While there were moments of fun and accomplishment, It didn't have to be as hectic and rapid-fire. Knowing myself and how I like to focus on as few variables as possible ran into a lot of times I found myself ruminating about how much I had to do and how the heck I was going to fit it in (great strategy, right?!). Some people thrive on multitasking-good for them because I ain't one of them! A starting point would be to simply focus on approaching one task at a time. I relentlessly tell clients this-because it's often the best strategy for managing life's busiest points. Even if you have 100 things to do in a day. You gotta start at one. 

Other things to implement are making sure I take a step back and prioritize. Colleague Brian Cain uses the acronym "W.I.N." which stands for 'what's important now?".  Simply asking oneself "can this be done another time" is a good starting point. If the answer is no, do that thing first. Thinking about EVERYTHING all at once usually keeps you awake, makes you grouchy, and causes intense caffeine cravings. 

Trim Distractions. Facebook, mindless TV, and any other time-wasters can wait-especially in the beginning of your day. Being intentional in what you're doing saves a lot of stress. 

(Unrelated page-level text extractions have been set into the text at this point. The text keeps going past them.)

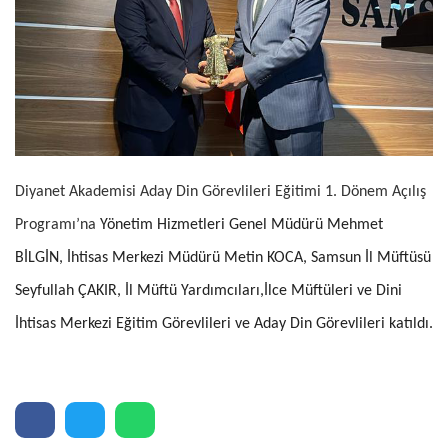
Diyanet Akademisi Aday Din Görevlileri Eğitimi 1. Dönem Açılış
Programı’na
Yönetim Hizmetleri Genel Müdürü Mehmet
BİLGİN,
İhtisas Merkezi Müdürü Metin KOCA, Samsun İl Müftüsü
Seyfullah ÇAKIR, İl Müftü Yardımcıları,İlce Müftüleri ve Dini
İhtisas Merkezi Eğitim Görevlileri ve Aday Din Görevlileri katıldı.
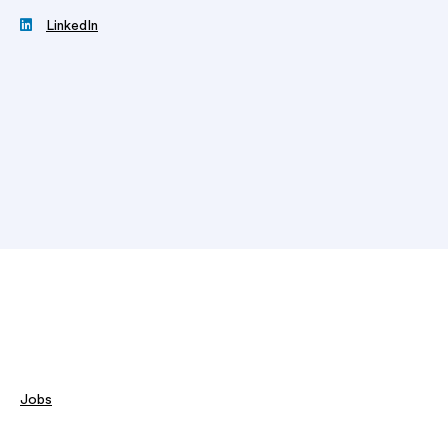

LinkedIn
Jobs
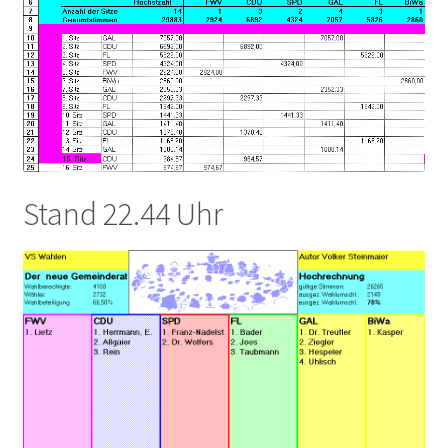
Stand 22.44 Uhr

Communicate. Sometimes, you have to lighten the load in the planner and you need to talk to others about it. Usually they understand and it feels great after you do it. 

Be nice to yourself. We don't always have to get everything right and we're often doing better than we think we are. You have to fill yourself up in order to really give to others anyway, whether it is in relationships or in my line of work helping others. 

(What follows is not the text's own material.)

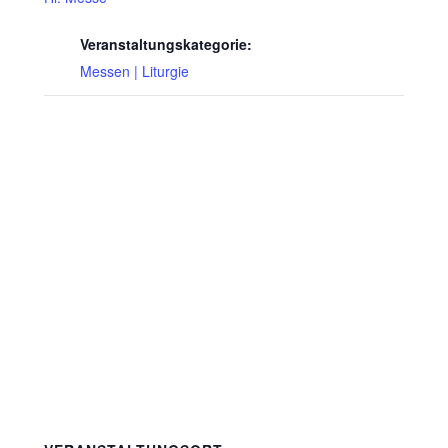
Veranstaltungskategorie:
Messen | Liturgie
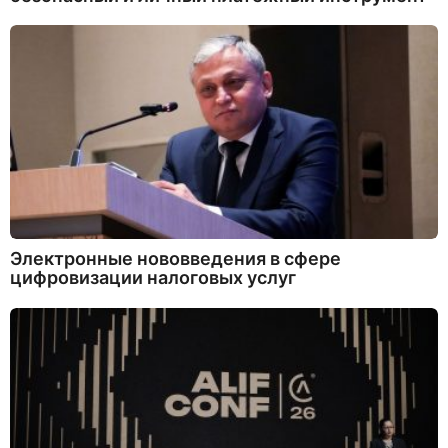
Электронные нововведения в сфере
цифровизации налоговых услуг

Perspective. Give it your best and realize life wasn't made to be easy, but you feel like a boss when you tackle your longest days. Just don't forget to rest afterward! 

Cut the comparisons. Others are probably capable of doing and handling more than I can, Good for them. 
Long story short and backed by research, one of the biggest causes of stress in most people is the feeling of having too much to do in too little time-this goes for busy adults and the younger crowd, especially HS and College students. Those of us also working on athletic goals while working have a unique dynamic. I myself am constantly testing (even if not intentional) my limits of what load I can take on and realizing that I have more control than I usually think I do. One thing is for sure, I have no interest in being a one-dimensional individual.

Looking back I'm happy with both the work and training I did, and once I finally stopped moving-really enjoyed the visit with my family. Although at times I felt like I was launched from a cannon, I got it all done. Now I am counting down to a low-key trip to Colorado next week to get re-centered and run the trails of Boulder likely with a recap to follow. 

How about you? What are some strategies you use to help manage your busy life and training?